Nancy Leson stands by her pan(s)
She introduces readers to her household's workhorses: pots and pans they can't live without.
Seattle Times food writer
BEFORE MY husband and I said "I do" — before 130 guests assembled in our backyard — we'd already set up shop in the kitchen.
By the time we married, Mac and I were both enthusiastic home cooks, old enough to know better. What we knew is this: No one needs a big, fancy set of pots and pans to make a house a home.
So don't fret because you can't afford to lavish newlyweds with a complete batterie of Mauviel French copperware. (Dear Daddies Warbucks: Not that there's anything wrong with that!)
Instead, allow me to introduce you to our workhorses: pots and pans we can't live without.
I came into our union with a set of heavy-bottomed, stainless-steel cookware purchased at the store formerly known as the Bon Marché. It held me in good stead for more than 20 years.

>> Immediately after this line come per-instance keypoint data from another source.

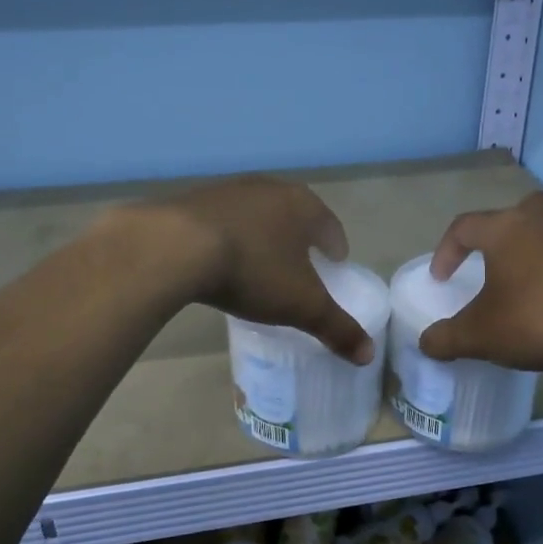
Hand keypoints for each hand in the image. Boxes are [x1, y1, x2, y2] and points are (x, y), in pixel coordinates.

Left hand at [144, 177, 374, 363]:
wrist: (174, 247)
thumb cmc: (252, 270)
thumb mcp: (301, 305)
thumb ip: (336, 328)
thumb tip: (368, 355)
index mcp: (302, 205)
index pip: (329, 225)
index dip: (335, 246)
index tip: (335, 262)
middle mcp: (268, 188)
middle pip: (293, 213)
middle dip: (299, 236)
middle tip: (301, 263)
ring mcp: (227, 190)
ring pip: (256, 214)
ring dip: (262, 233)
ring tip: (260, 261)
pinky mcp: (192, 200)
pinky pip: (221, 220)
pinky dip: (228, 236)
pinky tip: (220, 258)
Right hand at [417, 191, 542, 373]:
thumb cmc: (541, 317)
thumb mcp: (482, 335)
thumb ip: (447, 338)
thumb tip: (425, 343)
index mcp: (505, 228)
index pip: (464, 227)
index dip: (446, 251)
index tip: (442, 279)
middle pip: (512, 215)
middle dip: (496, 239)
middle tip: (491, 267)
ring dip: (533, 253)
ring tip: (529, 287)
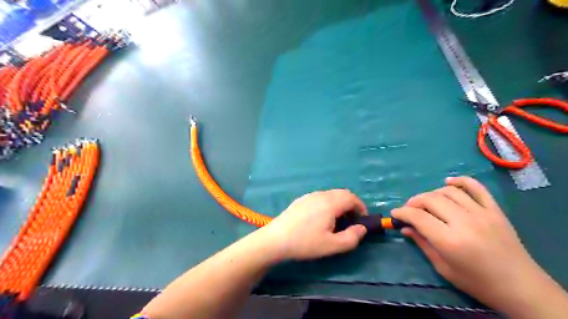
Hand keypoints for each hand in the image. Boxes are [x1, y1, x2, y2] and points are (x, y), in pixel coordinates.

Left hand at [260, 190, 367, 260]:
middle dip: (351, 205)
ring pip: (331, 195)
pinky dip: (328, 204)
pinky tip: (321, 218)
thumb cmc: (305, 243)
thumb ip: (352, 237)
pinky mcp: (301, 200)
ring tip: (337, 221)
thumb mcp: (332, 245)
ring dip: (340, 204)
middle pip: (342, 193)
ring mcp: (309, 196)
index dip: (361, 207)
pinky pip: (320, 197)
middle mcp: (321, 195)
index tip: (362, 221)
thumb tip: (362, 228)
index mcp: (330, 203)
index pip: (352, 197)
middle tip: (352, 221)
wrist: (276, 239)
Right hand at [393, 176, 560, 315]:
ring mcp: (482, 213)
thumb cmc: (477, 282)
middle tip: (409, 210)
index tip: (395, 214)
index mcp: (450, 240)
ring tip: (427, 203)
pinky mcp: (495, 210)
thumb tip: (405, 228)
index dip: (402, 213)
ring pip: (449, 192)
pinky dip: (460, 181)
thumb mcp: (443, 267)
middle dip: (414, 202)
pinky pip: (476, 187)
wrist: (520, 286)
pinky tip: (448, 182)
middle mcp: (464, 222)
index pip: (418, 217)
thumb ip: (422, 244)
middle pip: (431, 199)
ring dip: (432, 194)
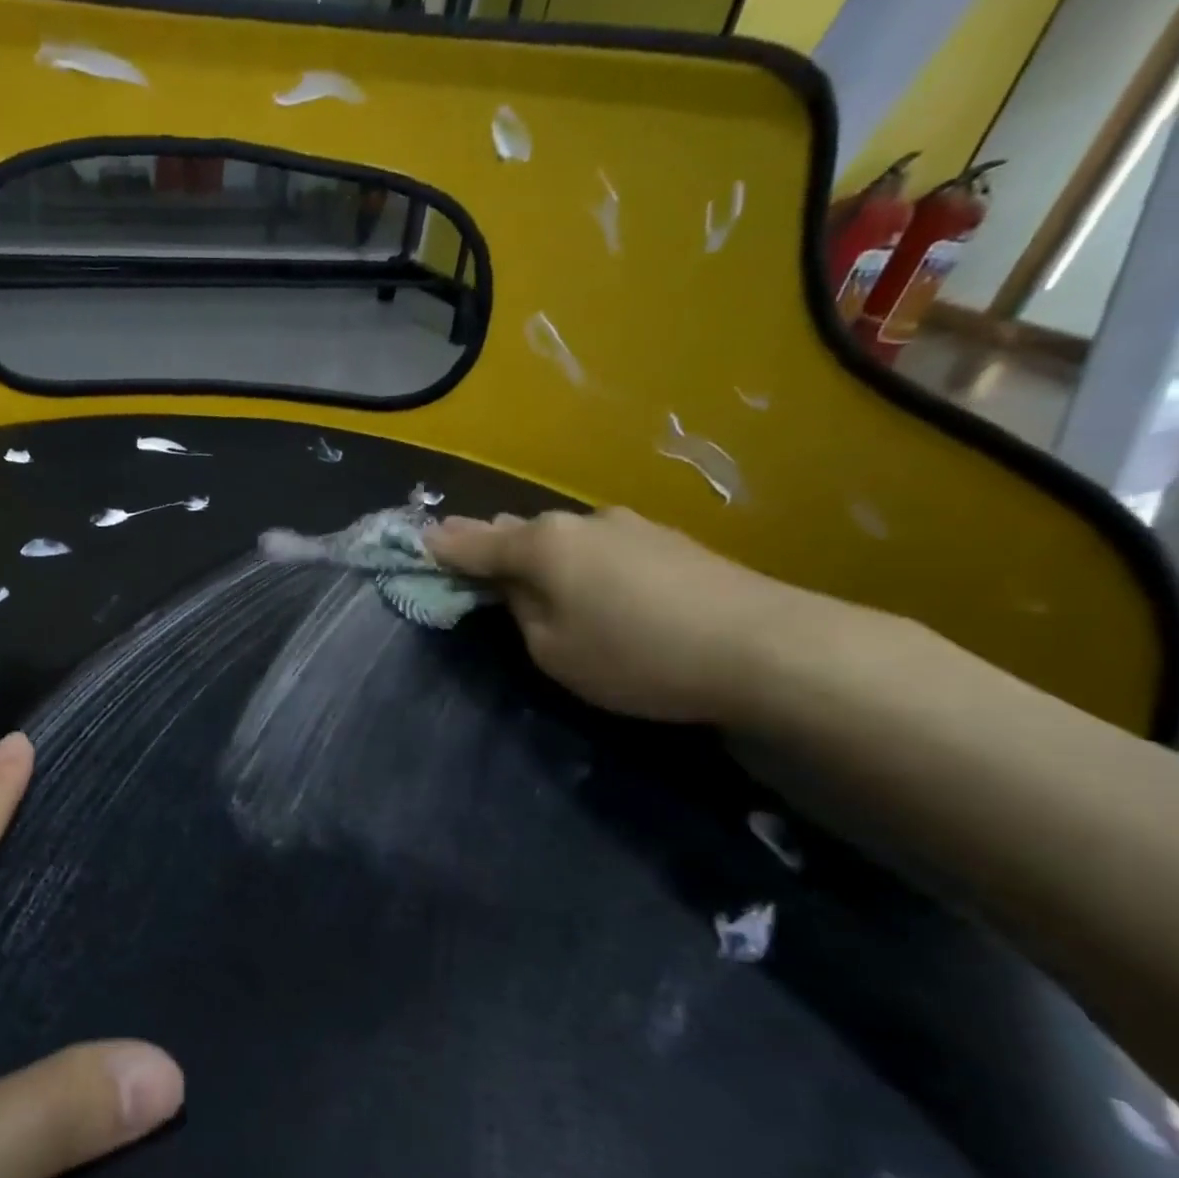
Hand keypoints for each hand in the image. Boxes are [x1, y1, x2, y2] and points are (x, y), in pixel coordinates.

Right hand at [426, 507, 838, 723]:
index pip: (474, 543)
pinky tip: (590, 581)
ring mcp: (630, 527)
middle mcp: (581, 522)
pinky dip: (580, 561)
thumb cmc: (634, 654)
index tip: (416, 542)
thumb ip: (520, 612)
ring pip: (564, 538)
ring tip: (524, 568)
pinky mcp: (668, 542)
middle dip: (489, 543)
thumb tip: (515, 586)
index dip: (442, 547)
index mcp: (542, 546)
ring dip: (538, 552)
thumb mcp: (553, 649)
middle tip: (463, 553)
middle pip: (520, 532)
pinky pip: (600, 547)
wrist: (762, 647)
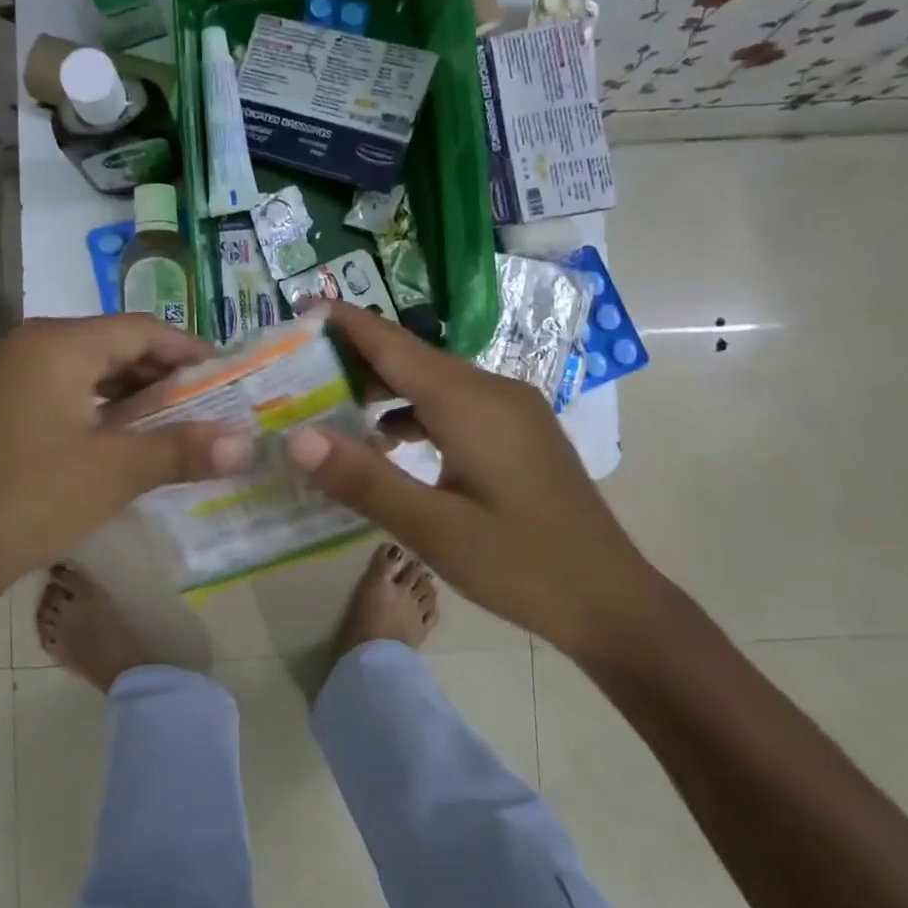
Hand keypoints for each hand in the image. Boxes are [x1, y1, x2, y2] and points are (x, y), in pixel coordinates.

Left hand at [0, 315, 251, 609]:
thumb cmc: (32, 500)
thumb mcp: (116, 471)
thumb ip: (183, 449)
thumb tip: (247, 444)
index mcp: (55, 344)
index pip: (139, 329)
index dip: (186, 348)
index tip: (223, 373)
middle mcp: (22, 345)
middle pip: (108, 343)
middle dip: (158, 371)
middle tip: (200, 400)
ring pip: (80, 367)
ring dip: (126, 389)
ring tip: (165, 418)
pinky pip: (53, 388)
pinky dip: (92, 404)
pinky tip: (112, 435)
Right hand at [285, 303, 661, 655]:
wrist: (611, 600)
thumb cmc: (521, 565)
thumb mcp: (434, 530)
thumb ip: (365, 480)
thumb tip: (296, 437)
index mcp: (471, 403)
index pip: (394, 346)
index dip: (346, 323)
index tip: (299, 307)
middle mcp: (493, 391)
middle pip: (412, 358)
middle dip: (356, 356)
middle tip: (298, 366)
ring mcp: (511, 410)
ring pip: (434, 381)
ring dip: (384, 386)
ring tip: (331, 400)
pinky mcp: (517, 432)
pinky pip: (454, 404)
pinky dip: (413, 411)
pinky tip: (387, 440)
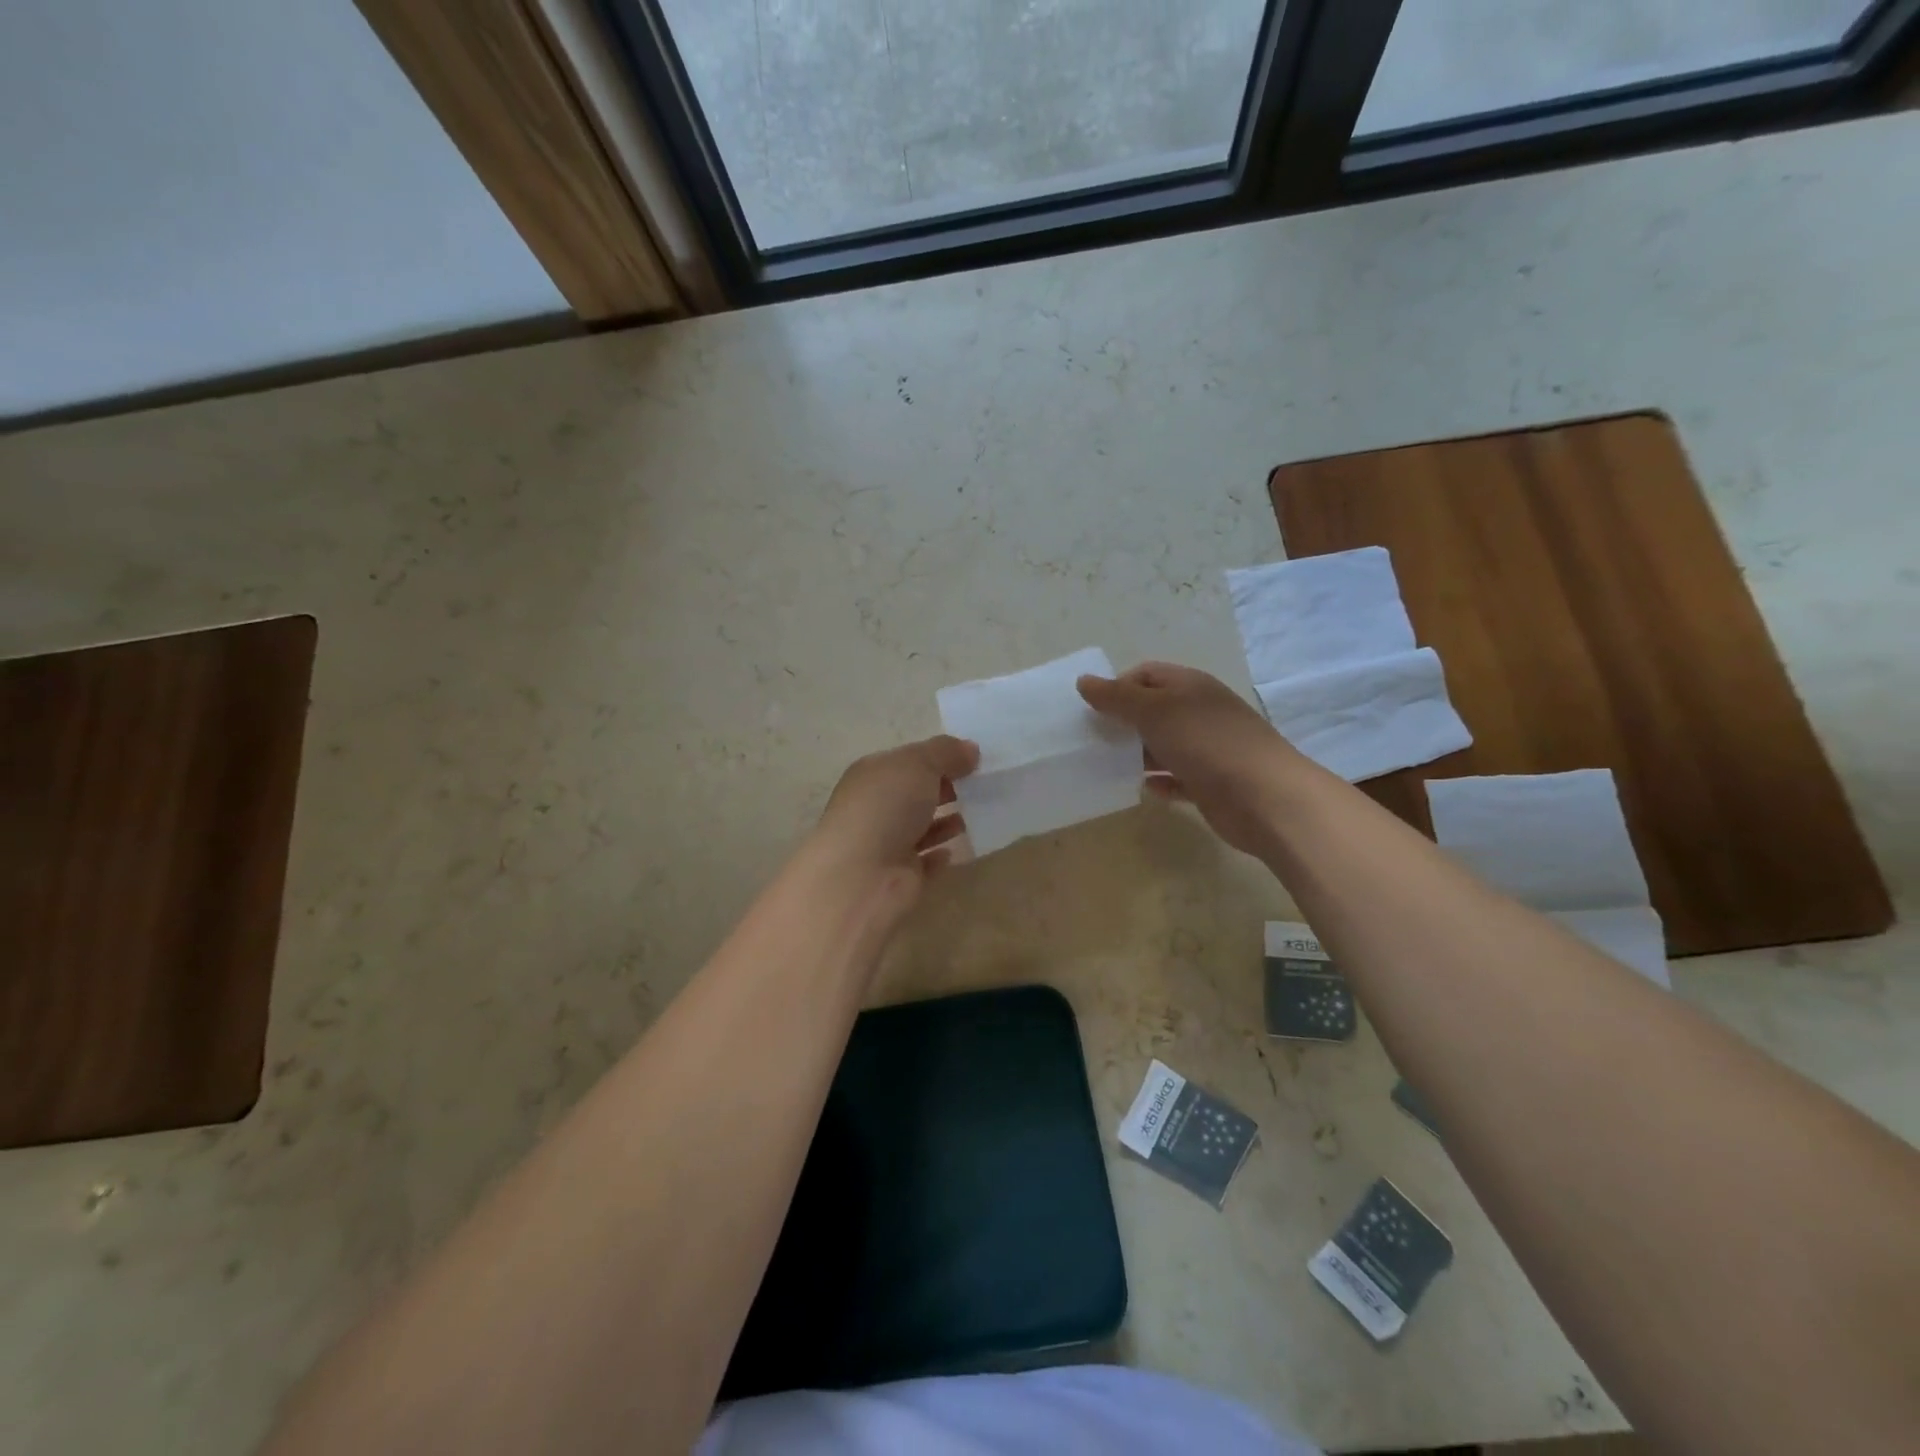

The contemporary version of that Belgique collection, available at Macy's (and often on sale for less than $200) no longer nests for easy storage, nor is it made in Belgium (it's a China import), though it does boast glass lids.
My Belgique covered fry-pan is getting less of a workout since I scored a deeply discounted All-Clad stainless D5 saucier for $69.99 at T.J. Maxx, though my 8-quart Belgique stockpot, outfitted with a bonus pasta insert, still gets major play.
If you're thinking, "Who needs a pasta insert when a free-standing colander will do?" shut-uppa-you-face. Then think of other ways to use a stockpot with a pasta insert: for blanching vegetables, say, or hoisting the collapsed remnants of a whole chicken, leaving its golden broth in the pot. What about a carbon-steel wok? I paid $18 for a biggie at the Seattle Restaurant Store and won't argue with Chinese cookbook maven Grace Young, who insists this versatile vessel is "the only pan ideally suited for stir-frying, pan-frying, braising, poaching, boiling, deep-frying, steaming, smoking foods, and even cooking rice."
I do, however, argue with my husband, whose kitchen came with a well-seasoned 8-inch cast-iron frying pan. That's a great starter-weapon for any new wife, though this old bride prefers our latest addition: a pre-seasoned 15-inch Lodge skillet, large enough to fry a whole chicken. At $59.95, this is your baby.
I also married into a copper au gratin, a pretty oval thing perfect for roasting potatoes, though I'm even crazier for my Le Creuset stoneware gratin pan ($60). Longer and wider, it supports a layer of potatoes and a buxom chicken.
If I had to call out my top pot, though, it would be my Le Creuset 5 ½-quart enameled French oven (pardon my Dutch). A major investment, it's one that will last into the next generation. Whether I'm making split-pea soup, braising short ribs or baking no-knead bread, that regal red round is nonreactive and retains heat like nobody's business. The enamel interior cleans up easily, too. If the price ($275) is too rich, know that your friend Rachael Ray has her name on a knock-off. So does Lodge, whose 6-quart enameled cast-iron Dutch oven sells at Fred Meyer for $89.99 (less with coupon).
Of course, there's more to outfitting a kitchen than cookware, as our most-used wedding gifts attest. Among them, a 10-inch Atlas brass pepper mill (thank you, John Hinterberger), an insulated stainless-steel olive-oil dispenser (indispensable!) and an Aroma 4-cup electric rice cooker that needs upgrading to a larger model — now that we're feeding a hungry teen.